Following the missile offload, THEODORE ROOSEVELT was formally taken out of operational service and retained with a reduced crew to begin the detailed process of deactivation. On 3 January 1980 she commenced Deactivation Availability at Submarine Base Bangor. This marked the transition from an active, albeit non-deployed, submarine to a unit undergoing systematic inactivation: equipment was prepared for removal or long-term storage, documentation was updated, and the boat was made ready for shipyard work. In mid-1980, THEODORE ROOSEVELT was moved from Bangor to Puget Sound Naval Shipyard (PSNS) at Bremerton, Washington, for drydocking. In drydock, the shipyard removed the reactor fuel and dismantled the missile compartment. This dismantling was carried out to comply with SALT-related limitations on strategic missile launchers and reflected the wider process of physically eliminating launch capability on older strategic systems as they left service. After the missile compartment had been removed, the forward and aft sections of the hull were re-joined around the area formerly occupied by the reactor plant, producing a shortened, non-missile-carrying hull suitable for storage pending a final disposal decision.

Once this major structural work was complete, THEODORE ROOSEVELT undocked and shifted to a pier at PSNS, where her formal decommissioning ceremony took place on 28 February 1981. This ceremony marked the end of her commissioned status in the fleet after roughly twenty years of service. The remaining deactivation crew then left for other assignments, while Puget Sound Naval Shipyard continued the technical tasks associated with inactivation, including removing remaining equipment and preparing the hull for long-term afloat storage.

Deactivation Availability officially concluded on 1 December 1982. On that date, THEODORE ROOSEVELT was stricken from the Naval Vessel Register, and her hull was placed in afloat storage at PSNS. For nearly thirteen years she remained there. The next major step in THEODORE ROOSEVELT's post-commissioning life came in 1988, when the hull was brought back into drydock at Puget Sound Naval Shipyard so that her reactor compartment could be removed and prepared for land disposal. An environmental impact statement, approved in 1984, had established a permanent disposal pathway at the Department of Energy's Hanford Reservation in Washington for de-fueled submarine reactor compartments. Under this framework, the reactor compartment of THEODORE ROOSEVELT was separated from the rest of the hull, placed on a barge in the drydock, and outfitted for its journey up the Columbia River system to Hanford.

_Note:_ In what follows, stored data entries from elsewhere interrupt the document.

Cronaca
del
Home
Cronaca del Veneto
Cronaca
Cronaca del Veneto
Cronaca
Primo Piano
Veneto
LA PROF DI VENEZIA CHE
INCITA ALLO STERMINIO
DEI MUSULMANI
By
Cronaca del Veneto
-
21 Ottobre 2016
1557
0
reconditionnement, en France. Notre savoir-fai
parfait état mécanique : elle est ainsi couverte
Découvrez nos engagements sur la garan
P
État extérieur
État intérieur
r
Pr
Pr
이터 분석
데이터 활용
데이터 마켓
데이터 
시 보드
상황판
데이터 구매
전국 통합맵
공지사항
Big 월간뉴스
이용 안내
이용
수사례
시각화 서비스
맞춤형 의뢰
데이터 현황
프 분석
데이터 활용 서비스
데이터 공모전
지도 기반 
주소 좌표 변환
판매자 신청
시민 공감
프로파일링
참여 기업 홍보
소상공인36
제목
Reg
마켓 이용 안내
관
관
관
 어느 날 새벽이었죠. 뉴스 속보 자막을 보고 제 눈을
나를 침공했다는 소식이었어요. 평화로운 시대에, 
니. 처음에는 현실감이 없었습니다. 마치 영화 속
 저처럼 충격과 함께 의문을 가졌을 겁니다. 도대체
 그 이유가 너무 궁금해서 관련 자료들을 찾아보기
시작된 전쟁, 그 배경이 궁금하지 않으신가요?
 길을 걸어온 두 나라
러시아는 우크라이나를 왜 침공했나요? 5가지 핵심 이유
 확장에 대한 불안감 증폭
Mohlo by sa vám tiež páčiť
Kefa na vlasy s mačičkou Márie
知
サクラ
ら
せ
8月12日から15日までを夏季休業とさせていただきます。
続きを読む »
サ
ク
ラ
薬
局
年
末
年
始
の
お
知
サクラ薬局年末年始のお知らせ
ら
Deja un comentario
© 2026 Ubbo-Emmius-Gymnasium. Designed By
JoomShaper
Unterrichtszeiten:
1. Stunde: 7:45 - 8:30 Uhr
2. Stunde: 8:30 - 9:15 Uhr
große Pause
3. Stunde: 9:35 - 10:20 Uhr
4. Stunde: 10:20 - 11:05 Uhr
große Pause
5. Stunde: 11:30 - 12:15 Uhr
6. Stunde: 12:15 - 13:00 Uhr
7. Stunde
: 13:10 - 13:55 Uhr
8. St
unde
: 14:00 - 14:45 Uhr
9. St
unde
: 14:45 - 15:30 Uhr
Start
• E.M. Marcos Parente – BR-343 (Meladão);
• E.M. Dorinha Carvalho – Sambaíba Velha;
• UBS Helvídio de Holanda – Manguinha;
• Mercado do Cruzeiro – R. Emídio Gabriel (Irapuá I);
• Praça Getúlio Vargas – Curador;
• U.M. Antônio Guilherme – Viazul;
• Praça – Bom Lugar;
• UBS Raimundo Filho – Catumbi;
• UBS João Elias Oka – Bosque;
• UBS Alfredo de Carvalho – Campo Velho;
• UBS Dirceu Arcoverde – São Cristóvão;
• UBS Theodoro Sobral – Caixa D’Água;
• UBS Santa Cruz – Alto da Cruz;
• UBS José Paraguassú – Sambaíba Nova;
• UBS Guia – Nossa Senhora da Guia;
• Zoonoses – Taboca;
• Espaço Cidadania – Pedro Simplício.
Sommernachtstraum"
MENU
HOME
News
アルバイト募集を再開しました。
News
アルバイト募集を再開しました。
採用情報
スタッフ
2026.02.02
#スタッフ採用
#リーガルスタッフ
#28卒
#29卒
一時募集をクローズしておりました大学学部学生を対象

After the reactor compartment had been detached, the remaining hull sections were again re-joined, this time with the forward end connected at the aft bulkhead of the operations compartment and the aft end at the forward bulkhead of Auxiliary Machinery Space 2. Both the re-assembled hull and the loaded barge were then undocked. The hull returned to afloat storage at Bremerton, while the reactor compartment was transported to the Hanford Reservation. There it entered Burial Trench 94, a specially designed facility for long-term storage of reactor compartments from nuclear-powered ships. Numbering records at Hanford indicate that the reactor compartment of ex-THEODORE ROOSEVELT was the seventh submarine reactor compartment emplaced in Trench 94, with the placement dated 1 November 1989.

With the reactor compartment safely stored ashore, the remaining hull stayed moored at PSNS while the Navy refined its process for full material recycling of nuclear-powered submarines. That process ultimately became the Ship-Submarine Recycling Program (SRP), centered at Puget Sound and designed to recover reusable metals and components while handling remaining radioactive and hazardous materials under strict regulatory controls. THEODORE ROOSEVELT, by then designated "ex-THEODORE ROOSEVELT", entered drydock for the final time at PSNS in 1993 to undergo this recycling phase. During recycling, shipyard workers cut the hull into sections, removed remaining systems and fittings, and sorted materials for re-use or disposal. On 24 March 1995, Puget Sound Naval Shipyard reported the completion of disposal work on ex-THEODORE ROOSEVELT, bringing to an end the physical existence of the submarine.